Jeanette Berman

Jeanette BermanDr Jeanette Berman OAM

Dr Jeanette Berman has been recognised with an OAM for Services to Education

UNE alumna Dr Jeanette Berman says Australia needs to do more to ensure the education system is a lot more inclusive and equitable.

"Many schools are not well resourced enough even to get the basic things they need," Dr Berman said after being recognised with an Order of Australia OAM for her services to education.

"And some schools are well and truly over-resourced."

The highly regarded Adjunct Associate Professor at the University of New England's School of Education has spent a lifetime trying to provide better educational outcomes for children.

And in the next six weeks, she is heading to Ecuador with a small team from Melbourne University after being approached to teach them about inclusive education, which is the topic of Dr Berman's co-authored book Sustainable Learning.

Led by Dr Berman, the team has subsequently released the book Learning Intervention and the yet-to-be-published Responsive Teaching for Sustainable Learning on the same topic.

Dr Berman said inclusive education is "about every single student who turns up at their school gate in their community" being provided with what they need to learn.

After being notified of her OAM, Dr Berman said recognition of people involved in education is incredibly important.

"I would see this award as being for everyone with whom I've worked: the families, the children, and all the wonderful teachers who are out there doing amazing jobs.

"I'm only part of a very big system."

Dr Berman said it was while working as a school psychologist for the NSW Department of Education at the start of her career that the foundation for her "strong focus on children as learners" was formed.

This carried through to her time working as the Program Director of Educational Psychology at New Zealand's Massey University from 2013 to 2016 where she said she "felt at home professionally".

"Because the focus was on children as learners and what we need to do to help them learn in the best possible way," Dr Berman said.

"Rather than us trying to make them fit into the schools that we have."

Dr Berman has maintained strong links to UNE's Armidale campus since she graduated with a Bachelor of Arts majoring in psychology and mathematics; afterall, her grandfather was the founding Dean of Arts and her mother, father and brother have all obtained their degrees from the local university.

At various times from 1999 onwards, Dr Berman returned to lecture at UNE in Special Education and Educational Psychology.

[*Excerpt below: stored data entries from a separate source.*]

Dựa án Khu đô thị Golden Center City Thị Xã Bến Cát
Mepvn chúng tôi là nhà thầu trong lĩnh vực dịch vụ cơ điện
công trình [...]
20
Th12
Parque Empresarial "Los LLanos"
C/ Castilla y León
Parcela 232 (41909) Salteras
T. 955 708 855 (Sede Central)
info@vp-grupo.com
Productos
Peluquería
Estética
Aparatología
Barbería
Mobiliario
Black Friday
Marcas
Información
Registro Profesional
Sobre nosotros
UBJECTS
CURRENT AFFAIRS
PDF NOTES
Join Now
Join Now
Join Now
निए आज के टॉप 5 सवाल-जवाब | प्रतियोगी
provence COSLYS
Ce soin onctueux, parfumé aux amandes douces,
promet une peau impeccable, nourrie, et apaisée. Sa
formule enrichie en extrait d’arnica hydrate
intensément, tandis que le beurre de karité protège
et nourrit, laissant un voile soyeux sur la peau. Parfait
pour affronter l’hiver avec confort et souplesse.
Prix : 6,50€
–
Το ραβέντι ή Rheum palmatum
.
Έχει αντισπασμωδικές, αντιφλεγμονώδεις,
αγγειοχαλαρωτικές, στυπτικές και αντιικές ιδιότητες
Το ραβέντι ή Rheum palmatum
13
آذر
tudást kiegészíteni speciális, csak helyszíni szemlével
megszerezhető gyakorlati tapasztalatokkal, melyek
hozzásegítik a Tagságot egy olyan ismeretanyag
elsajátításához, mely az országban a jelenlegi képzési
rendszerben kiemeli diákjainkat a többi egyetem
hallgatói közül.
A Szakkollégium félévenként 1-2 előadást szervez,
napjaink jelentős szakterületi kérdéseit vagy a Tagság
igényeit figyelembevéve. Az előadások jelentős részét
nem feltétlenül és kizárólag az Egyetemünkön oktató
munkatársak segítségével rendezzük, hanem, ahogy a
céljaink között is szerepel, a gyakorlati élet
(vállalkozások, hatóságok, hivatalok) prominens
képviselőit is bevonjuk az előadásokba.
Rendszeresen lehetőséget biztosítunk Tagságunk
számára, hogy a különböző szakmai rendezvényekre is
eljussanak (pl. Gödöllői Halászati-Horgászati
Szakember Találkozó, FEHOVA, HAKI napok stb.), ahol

While lecturing at the University of Melbourne in the Graduate School of Education from 2016 to 2017, she was conferred with the title Honorary Associate Professor, and also became an Associate Professor at UNE in 2017.

She is currently a member of the Australian Psychological Society, School Counselling Psychology Association and the international Association for Cognitive Education and Psychology.

Dr Berman continues to supervise PhD students in her role as Adjunct Associate Professor at UNE.